Does a continued operation on Russian territory make sense?
Serhii Zgurets, the director of the Ukrainian consulting firm Defense Express, also believed that the Ukrainian army’s logistical problems, and the fact that they are significantly outnumbered by Russian forces, meant that the Ukrainian army would withdraw from the Kursk region. He told DW that Russia had stationed around 60,000 soldiers along this section of the front.
“The logistical component is the Achilles heel,” he said. “If Ukraine retreats to its own territory, this will improve the defense capability of its brigades.”

Zgurets did not think it made political sense any longer for Kyiv to maintain positions in the Kursk region for use in a possible territorial exchange between Ukraine and Russia, since US President Trump had completely ignored this as a potential component of negotiations.
“Military objectives are now taking precedence, and these have largely been achieved: minimizing the risk for Ukraine’s Sumy region, diverting a certain number of Russian troops from other fronts, and inflicting maximum damage on them,” the defense expert explained.
Among Western observers, opinions differ with regard to the outcome of the Ukrainian military’s Kursk operation. In an interview with the German broadcaster ZDF, Nico Lange, a former advisor to Germany’s defense ministry, assessed it as a success.
“From the Ukrainian perspective, it’s clear: As long as there is fighting in the Kursk region, those forces are not engaged in fighting in Ukraine. As long as the Russians are deploying their air force to drop glide bombs on their own villages, those bombs are not falling on Ukrainian towns,” Lange said.
In his view, the Kursk operation has revealed the weakness of the Russian army. The Kremlin demanded that it expel Ukrainian forces from Russian territory as fast as possible, and it was unable to do so.
Putin pays surprise visit to Russian front region in Kursk
Was the Kursk operation a mistake?
However, some Western experts have also criticized Ukraine’s Kursk operation, and consider it a waste of resources. Marina Miron, a post-doctoral researcher in the Department of War Studies at King’s College London, is one of those who take this view.
Miron commented that Russia did not transfer troops into Kursk from other fronts — in Donbass, for example — as the Ukrainians had hoped.

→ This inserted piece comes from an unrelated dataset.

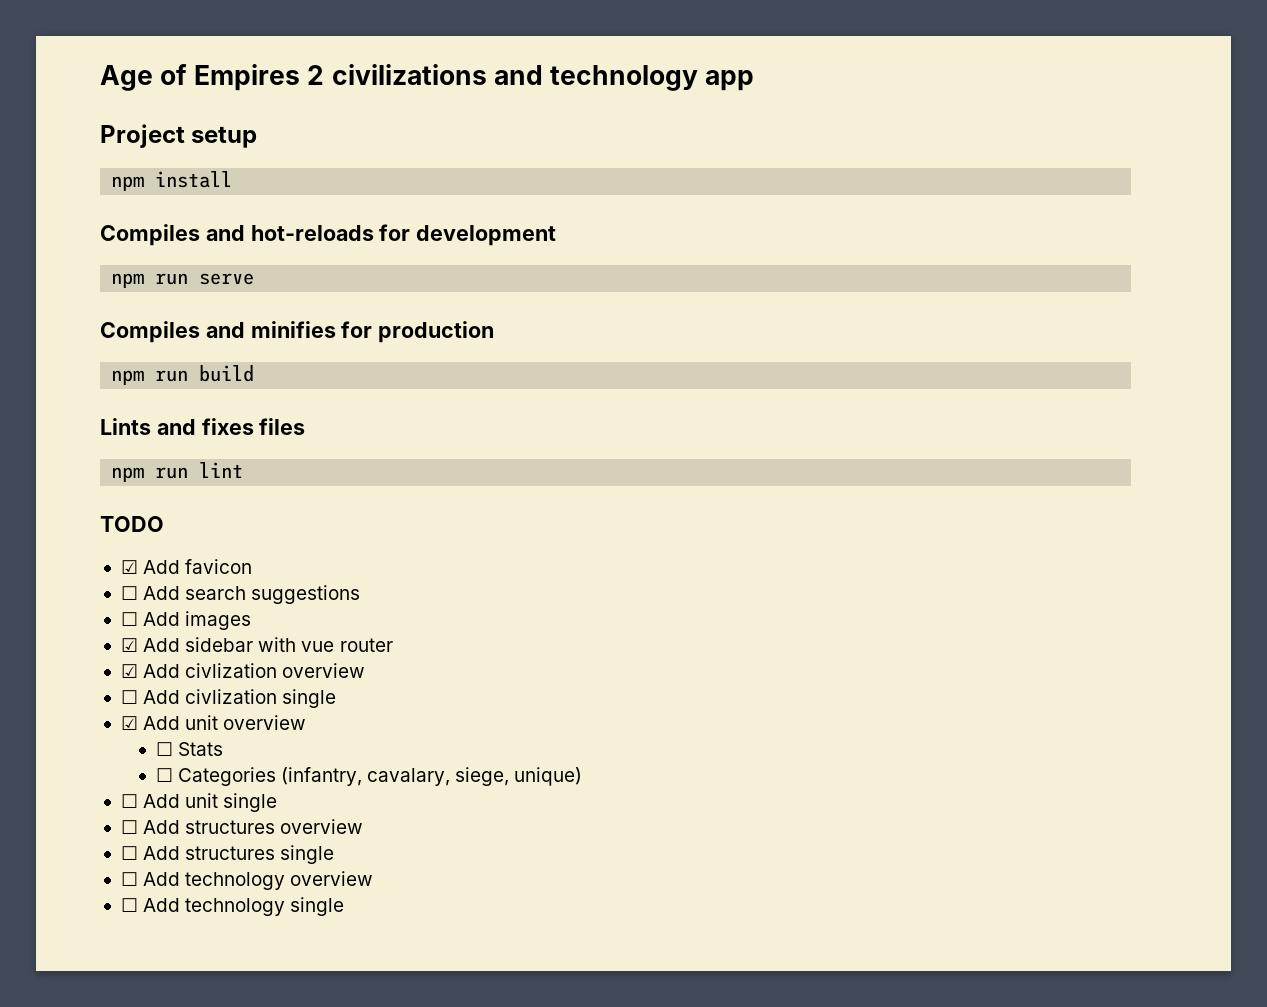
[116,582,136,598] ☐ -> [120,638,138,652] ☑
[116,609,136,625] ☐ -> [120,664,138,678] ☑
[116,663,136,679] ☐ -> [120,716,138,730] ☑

Furthermore, she said, the occupation of Russian territories lost significance for Ukraine when it became clear that it would not succeed in capturing strategically important sites such as the nuclear power plant in Kursk.
“From a perspective of military strategy, it was a catastrophic choice,” Miron said. “It prolonged the line of contact, with Ukrainian armed forces having already, at that point, shortages of equipment and manpower.”
The Austrian colonel Markus Reisner believed that a definitive assessment of the outcome of the Kursk operation could only be made once the withdrawal of Ukrainian forces from Kursk — which he saw as inevitable — was complete. Only then would it be clear whether the withdrawal proceeded in an orderly manner, and what losses were incurred.
“The biggest risk factor is that chaos or panic will break out — a scenario that affected Russian troops near Kharkiv in 2022,” Reisner said. Back then, the Russians were not prepared for a Ukrainian counteroffensive, and were forced to beat a hasty retreat from Ukrainian territories they had captured. Many Russians were taken prisoner, and Ukraine was able to seize large quantities of heavy military equipment.
This article was originally written in Ukrainian.